We followed PRISMA guidelines and searched Medline and Embase from August 1st,1990 to March 31st, 2022.

Study Selection and Participants
Randomized or quasi-randomized clinical trials and observational studies on preterm infants (< 37 weeks) with ROP (Type 1/severe ROP, Type 2/milder ROP, laser/anti-VEGF) were included.

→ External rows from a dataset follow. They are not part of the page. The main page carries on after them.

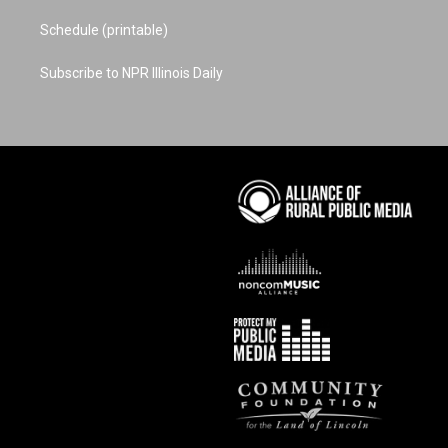
Schedule (printable)
Subscribe to NPR Illinois Daily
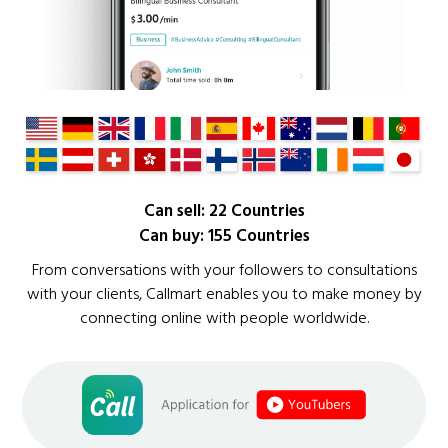
Can sell: 22 Countries
Can buy: 155 Countries
From conversations with your followers to consultations
with your clients, Callmart enables you to make money by
connecting online with people worldwide.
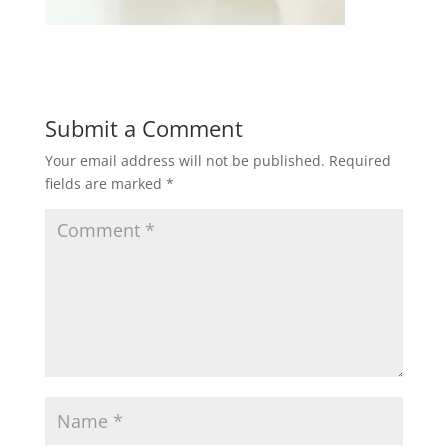
Submit a Comment
Your email address will not be published.
Required
fields are marked
*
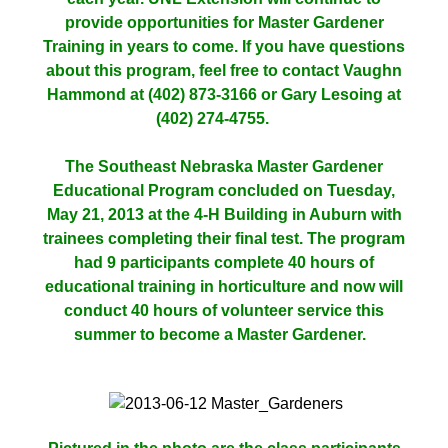
provide opportunities for Master Gardener
Training in years to come. If you have questions
about this program, feel free to contact Vaughn
Hammond at (402) 873-3166 or Gary Lesoing at
(402) 274-4755.
The Southeast Nebraska Master Gardener
Educational Program concluded on Tuesday,
May 21, 2013 at the 4-H Building in Auburn with
trainees completing their final test. The program
had 9 participants complete 40 hours of
educational training in horticulture and now will
conduct 40 hours of volunteer service this
summer to become a Master Gardener.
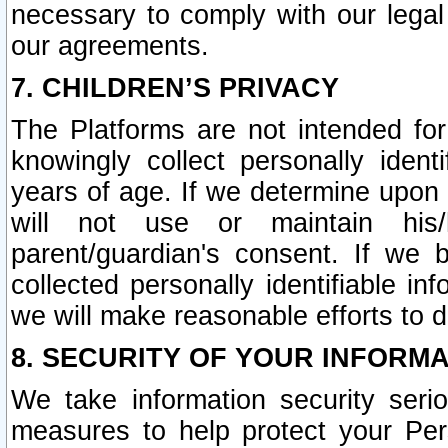
necessary to comply with our legal 
our agreements.
7. CHILDREN’S PRIVACY
The Platforms are not intended fo
knowingly collect personally ident
years of age. If we determine upon c
will not use or maintain his/
parent/guardian's consent. If w
collected personally identifiable in
we will make reasonable efforts to d
8. SECURITY OF YOUR INFORM
We take information security seri
measures to help protect your Per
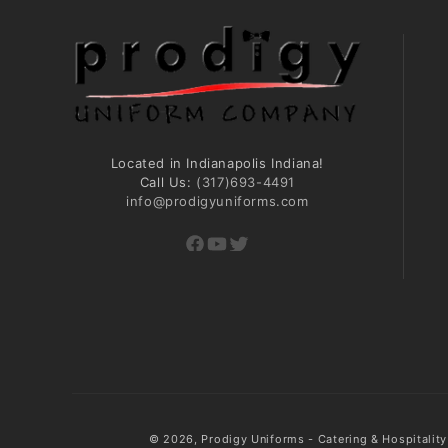
Located in Indianapolis Indiana!
Call Us:
(317)693-4491
info@prodigyuniforms.com
Facebook
YouTube
Twitter
© 2026,
Prodigy Uniforms - Catering & Hospitalit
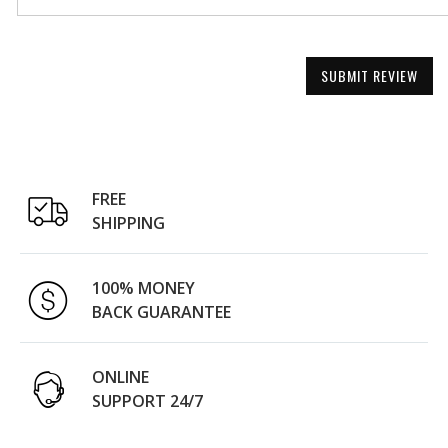
SUBMIT REVIEW
FREE
SHIPPING
100% MONEY
BACK GUARANTEE
ONLINE
SUPPORT 24/7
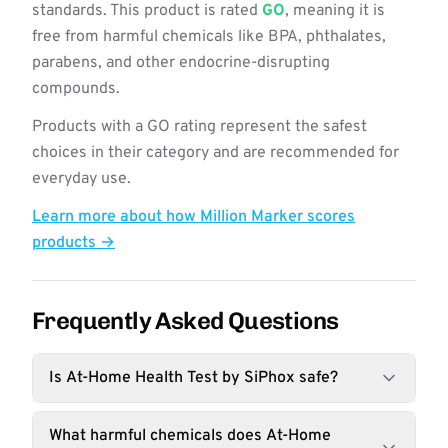
standards. This product is rated
GO
, meaning it is
free from harmful chemicals like BPA, phthalates,
parabens, and other endocrine-disrupting
compounds.
Products with a GO rating represent the safest
choices in their category and are recommended for
everyday use.
Learn more about how Million Marker scores
products →
Frequently Asked Questions
Is At-Home Health Test by SiPhox safe?
What harmful chemicals does At-Home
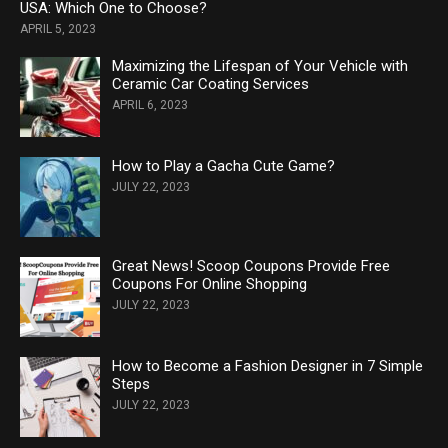
USA: Which One to Choose?
APRIL 5, 2023
Maximizing the Lifespan of Your Vehicle with
Ceramic Car Coating Services
APRIL 6, 2023
How to Play a Gacha Cute Game?
JULY 22, 2023
Great News! Scoop Coupons Provide Free
Coupons For Online Shopping
JULY 22, 2023
How to Become a Fashion Designer in 7 Simple
Steps
JULY 22, 2023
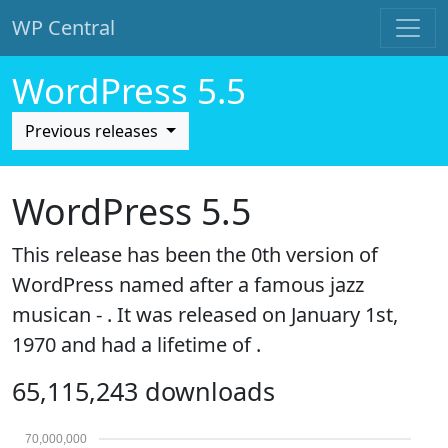
WP Central
Skip to main content
WordPress 5.5
Previous releases
WordPress 5.5
This release has been the 0th version of
WordPress named after a famous jazz
musican - . It was released on January 1st,
1970 and had a lifetime of .
65,115,243 downloads
70,000,000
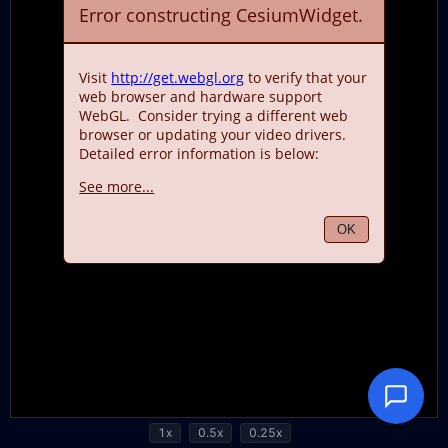
1x
0.5x
0.25x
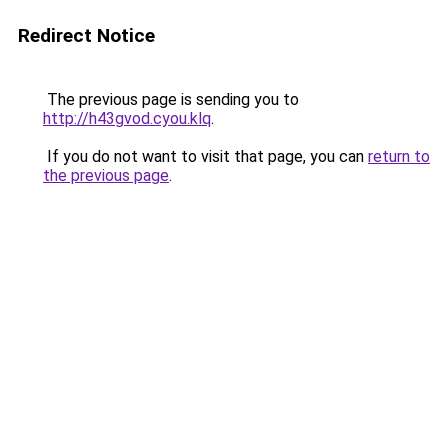
Redirect Notice
The previous page is sending you to
http://h43gvod.cyou.klq
.
If you do not want to visit that page, you can
return to
the previous page
.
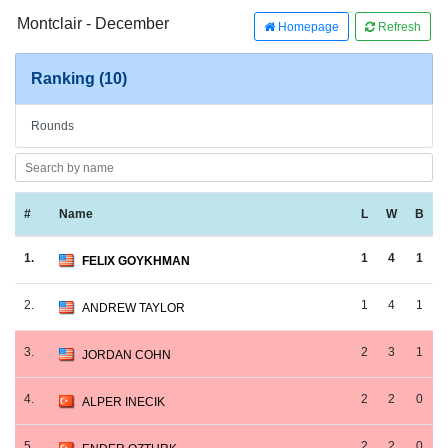
Montclair - December
Homepage
Refresh
Ranking (10)
Rounds
#
Name
L
W
B
1.
1
4
1
FELIX GOYKHMAN
2.
1
4
1
ANDREW TAYLOR
3.
2
3
1
JORDAN COHN
4.
2
2
0
ALPER INECIK
5.
2
2
0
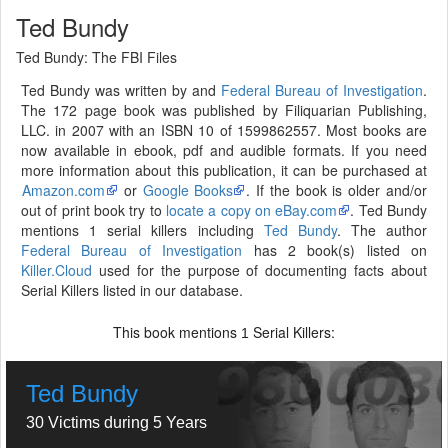
Ted Bundy
Ted Bundy: The FBI Files
Ted Bundy was written by and
Federal Bureau of Investigation
.
The 172 page book was published by Filiquarian Publishing,
LLC. in 2007 with an ISBN 10 of 1599862557. Most books are
now available in ebook, pdf and audible formats. If you need
more information about this publication, it can be purchased at
Amazon.com
or
Google Books
. If the book is older and/or
out of print book try to
locate a copy on eBay.com
. Ted Bundy
mentions 1 serial killers including
Ted Bundy
. The author
Federal Bureau of Investigation
has 2 book(s) listed on
Killer.Cloud
used for the purpose of documenting facts about
Serial Killers listed in our database.
This book mentions
Serial Killers:
1
Ted Bundy
30 Victims during 5 Years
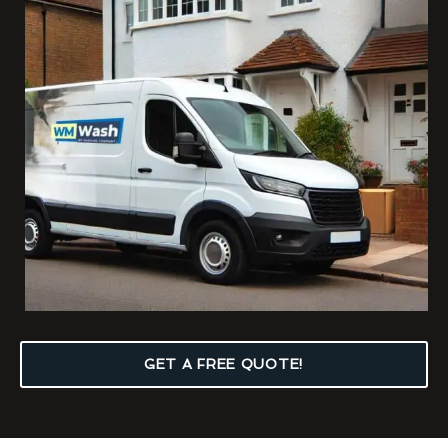
GET A FREE QUOTE!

Data extraction and synthesis
We included the studies on ROP and any neurocognitive or neuropsychiatric outcomes.
Outcomes
Primary outcomes: Cognitive Composite scores (CCS) evaluated between 18–48 months of age by BSID or equivalent Scale, Neurodevelopmental impairment (Moderate to severe NDI/Severe NDI), cerebral Palsy, cognitive impairment, and Neuropsychiatric/behavioural problems. Secondary outcomes: Motor and Language composite scores evaluated between 18- 48 months by BSID or equivalent Scale, Motor/Language impairment, Moderate/Severe NDI as defined by the authors.

Results:

In preterm infants ‘any ROP’ was associated with increased risk of Cognitive impairment/intellectual disability (n=83,506; OR:2.56; 95% CI:1.40-4.69, p=0.002), cerebral Palsy (n=3706; OR:2.26; 95%CI:1.72-2.96, p< 0.001) behavioural/psychiatric problems (n=81,439; OR:2.45; 95%CI:1.03-5.83, p=0.04 ), NDI as defined by authors (n=1,930; OR:3.83;95%CI:1.61-9.12, p=0.002). Type 1/severe ROP increased the risk of CP (OR:2.19;95% CI:1.23-3.88, p=0.07) than Type 2 ROP at 18-24 months, cognitive impairment or intellectual disability (n=5,167; OR:3.56; 95%CI:2.6-4.86; p< 0.001), behavioural/ psychiatric problems (n=5,500; OR:2.76; 95%CI:2.11-3.60, p< 0.001). Infants treated with anti-VEGF have higher odds of moderate cognitive impairment than laser surgery group if adjusted data is analysed (aOR: 1.93; 95% CI:1.23-3.03, p=0.04) but not CP (aOR:1.29; 95% CI: 0.65-2.56, p=0.45). All outcomes were adjudged with ‘very low’ certainty of evidence.

Conclusion(s):

Infants with ‘any ROP’ had higher risks of cognitive impairment/intellectual disability, cerebral palsy, behavioural/psychiatric problems.Anti-VEGF treatment increased the risk of moderate cognitive impairment. These results support causation of ROP and anti-VEGF treatment with adverse neurodevelopmental outcomes.